Dopamine-enhancing medications have long been of interest in alleviating the symptoms of apathy. For example, there is evidence that bupropion, a dopaminergic antidepressant, is effective in enhancing motivation [64]. Amantadine, an N-methyl-D-aspartic acid receptor antagonist, which may indirectly enhance dopaminergic transmission, may have a role in alleviating frontal-type behavioural disturbances in dementia, and is generally well tolerated in elderly patients. It too may have a role in improving apathy; however, the evidence for this in PD and AD is not extensive [65, 66]. Dopamine agonists, particularly pramipexole, which has the most specific D3 receptor activity, may be helpful, and increasing the dose of agonists in apathetic PD sufferers may improve apathy and mood symptoms. A recent meta-analysis of seven randomised controlled trials suggested that of the 70 PD patients with some degree of motivational loss, 63.2% had improvement in motivation with pramipexole compared with 45% of those on placebo (odds ratio = 2.06) [67]. This approach, however, needs to be undertaken cautiously since many apathy sufferers will be older, have advanced disease and therefore may be unable to tolerate the cognitive and psychiatric side effects of higher doses of dopamine agonists. Another approach may be to increase the overall daily dopaminergic load with levodopa and other, better tolerated dopamine replacement therapies. Finally, the role of antidepressants in the treatment of apathy needs to be considered. Since the overlap of depression and apathy is high, and some antidepressants (e.g. sertraline, venlafaxine) are slightly stimulating, PD patients with depression and apathy may benefit from a course of antidepressants. However, since as seen above there is some evidence that SSRIs may cause apathy, patients on SSRIs need to be closely monitored for worsening, or emergence of apathy symptoms. Other antidepressants which may have a role in treating apathy are the monoamine oxidase inhibitors. These are used clinically in some centres, but the evidence supporting their use is very limited.

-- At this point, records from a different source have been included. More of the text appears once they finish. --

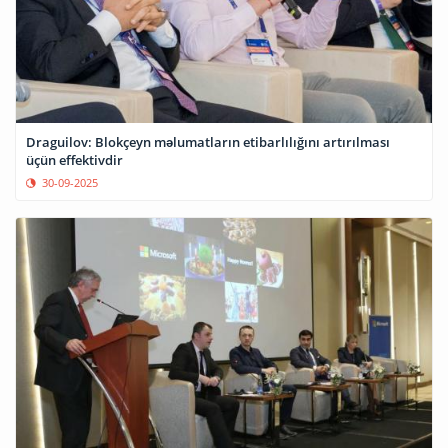
Draguilov: Blokçeyn məlumatların etibarlılığını artırılması
üçün effektivdir
30-09-2025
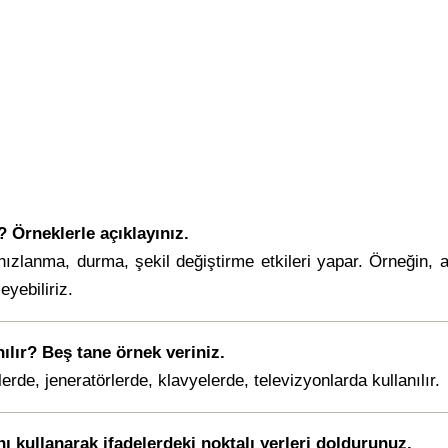
? Örneklerle açıklayınız.
ızlanma, durma, şekil değiştirme etkileri yapar. Örneğin, 
eyebiliriz.
ılır? Beş tane örnek veriniz.
erde, jeneratörlerde, klavyelerde, televizyonlarda kullanılır.
 kullanarak ifadelerdeki noktalı yerleri doldurunuz.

Another intervention that may be of interest for treating apathy in PD is deep brain stimulation. Current evidence is too conflicting for any clear recommendations to be made [68-70].
Conclusion
We have highlighted various aspects of apathy in neurodegenerative disorders such as PD. The significant negative impact that the presence of apathy can have in AD, as well as in PD, has been outlined. There is a need for more detailed prospective studies to examine these and other apathy-related issues further, as well as trials of pharmacological and non-pharmacological interventions for the management of apathy.